Seguramente por la propia naturaleza de cada página, habrá algunas en las que esta forma de ver las cosas conlleve resultados más o menos impresionantes, siempre dentro de unos niveles de exigencia que aplicados al común de los pianistas causarían estragos. Pero a veces se produce un extraño equilibrio entre pesimismo y luz, que para mí marca la cumbre en los muchísimos hallazgos –sobre todo sonoros- de la serie. Por ejemplo, en la D.784, que veo como una de las cimas de esta grabación. No veo ese equilibrio, por citar otro ejemplo puntual, en la D.845, que en todo caso parece que es mucho más negra en sí misma. Y sí otra vez en las “Gasteiner” y D.894, que seguramente es otro de los puntos interpretativos de mayor trascendencia de todo el álbum: una lección de pianismo de la A a la Z. Por último, me parece que Barenboim está mejor en las dos primeras de las tres últimas: su versión de la D.960, como ya le sucediera en sus dos grabaciones anteriores, sobre todo en la segunda, no es su más grandioso Schubert.
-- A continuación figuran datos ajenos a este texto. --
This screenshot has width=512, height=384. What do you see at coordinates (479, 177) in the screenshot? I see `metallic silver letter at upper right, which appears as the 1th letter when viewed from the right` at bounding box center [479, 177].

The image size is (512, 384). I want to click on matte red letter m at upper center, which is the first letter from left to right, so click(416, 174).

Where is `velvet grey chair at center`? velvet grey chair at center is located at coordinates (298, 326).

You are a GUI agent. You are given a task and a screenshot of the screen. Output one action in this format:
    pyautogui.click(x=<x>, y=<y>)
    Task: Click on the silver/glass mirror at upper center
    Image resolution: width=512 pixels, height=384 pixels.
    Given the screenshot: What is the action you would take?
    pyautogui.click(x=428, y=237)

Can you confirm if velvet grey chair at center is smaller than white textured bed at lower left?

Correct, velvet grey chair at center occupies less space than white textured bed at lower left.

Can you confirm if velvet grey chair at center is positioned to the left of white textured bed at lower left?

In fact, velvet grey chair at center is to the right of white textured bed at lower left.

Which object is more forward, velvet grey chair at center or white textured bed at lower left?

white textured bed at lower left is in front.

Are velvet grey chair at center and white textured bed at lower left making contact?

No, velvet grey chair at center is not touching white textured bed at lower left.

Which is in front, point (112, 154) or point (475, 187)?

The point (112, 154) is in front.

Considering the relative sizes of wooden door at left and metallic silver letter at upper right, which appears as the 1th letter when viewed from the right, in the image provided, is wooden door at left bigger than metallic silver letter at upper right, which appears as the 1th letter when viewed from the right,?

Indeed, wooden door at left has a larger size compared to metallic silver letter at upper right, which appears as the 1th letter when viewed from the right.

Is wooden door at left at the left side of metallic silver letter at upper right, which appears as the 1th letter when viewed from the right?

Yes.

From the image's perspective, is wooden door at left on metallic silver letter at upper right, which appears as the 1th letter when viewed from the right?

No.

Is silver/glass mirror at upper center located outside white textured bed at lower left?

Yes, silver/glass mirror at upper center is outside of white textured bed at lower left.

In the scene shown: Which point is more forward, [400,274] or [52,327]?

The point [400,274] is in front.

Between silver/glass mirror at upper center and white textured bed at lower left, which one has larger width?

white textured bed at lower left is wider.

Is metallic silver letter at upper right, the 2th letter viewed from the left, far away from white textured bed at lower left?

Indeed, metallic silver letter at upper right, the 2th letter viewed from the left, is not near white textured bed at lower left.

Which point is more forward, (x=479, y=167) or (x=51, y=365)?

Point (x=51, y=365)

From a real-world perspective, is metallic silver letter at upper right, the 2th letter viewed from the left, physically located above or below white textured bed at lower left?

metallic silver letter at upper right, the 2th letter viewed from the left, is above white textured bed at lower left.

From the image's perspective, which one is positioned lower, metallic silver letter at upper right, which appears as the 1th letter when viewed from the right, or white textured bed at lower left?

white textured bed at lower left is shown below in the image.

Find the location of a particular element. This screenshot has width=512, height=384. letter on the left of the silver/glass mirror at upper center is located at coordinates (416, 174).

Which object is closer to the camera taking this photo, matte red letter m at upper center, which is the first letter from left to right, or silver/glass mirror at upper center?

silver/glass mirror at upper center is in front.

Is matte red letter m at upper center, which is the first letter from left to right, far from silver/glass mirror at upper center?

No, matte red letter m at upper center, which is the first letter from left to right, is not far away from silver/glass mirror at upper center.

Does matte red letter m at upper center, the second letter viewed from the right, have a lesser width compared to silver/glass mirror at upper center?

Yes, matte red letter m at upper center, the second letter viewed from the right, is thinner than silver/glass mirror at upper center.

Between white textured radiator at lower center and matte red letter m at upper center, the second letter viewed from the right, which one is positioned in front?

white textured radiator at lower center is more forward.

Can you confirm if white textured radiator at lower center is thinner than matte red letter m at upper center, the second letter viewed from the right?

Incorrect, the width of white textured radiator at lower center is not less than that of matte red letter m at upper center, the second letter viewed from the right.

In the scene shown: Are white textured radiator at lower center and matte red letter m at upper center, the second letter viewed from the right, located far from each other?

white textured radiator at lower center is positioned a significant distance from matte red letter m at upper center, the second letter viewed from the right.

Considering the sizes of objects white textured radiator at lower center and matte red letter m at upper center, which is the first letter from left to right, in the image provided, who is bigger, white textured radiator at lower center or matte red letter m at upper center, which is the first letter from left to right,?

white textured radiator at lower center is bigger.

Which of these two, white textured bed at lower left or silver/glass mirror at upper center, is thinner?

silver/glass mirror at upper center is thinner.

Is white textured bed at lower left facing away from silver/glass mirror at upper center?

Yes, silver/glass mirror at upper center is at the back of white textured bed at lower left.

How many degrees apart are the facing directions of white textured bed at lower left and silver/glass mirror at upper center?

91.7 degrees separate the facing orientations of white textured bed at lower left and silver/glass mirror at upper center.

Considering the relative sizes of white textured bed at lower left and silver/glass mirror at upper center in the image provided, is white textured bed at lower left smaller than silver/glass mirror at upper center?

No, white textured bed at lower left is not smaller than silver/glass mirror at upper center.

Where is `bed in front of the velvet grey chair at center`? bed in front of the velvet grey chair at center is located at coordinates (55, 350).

Ah, y a punto de cumplir 72 años no solo sigue teniendo unos dedos en excelente forma sino que su mano izquierda nos vuelve a quitar la respiración.
En resumen. En un mercado del disco muerto, grabaciones como esta le hacen recuperar a uno la fe en el medio. Que no sea la última. Pedro González Mira
SCHUBERT : 11 Sonatas para piano D.537, 569, 575, 664, 784, 845, 850, 894, 958, 959 y 960. Daniel Barenboim, piano. 4792783. 5 CDs.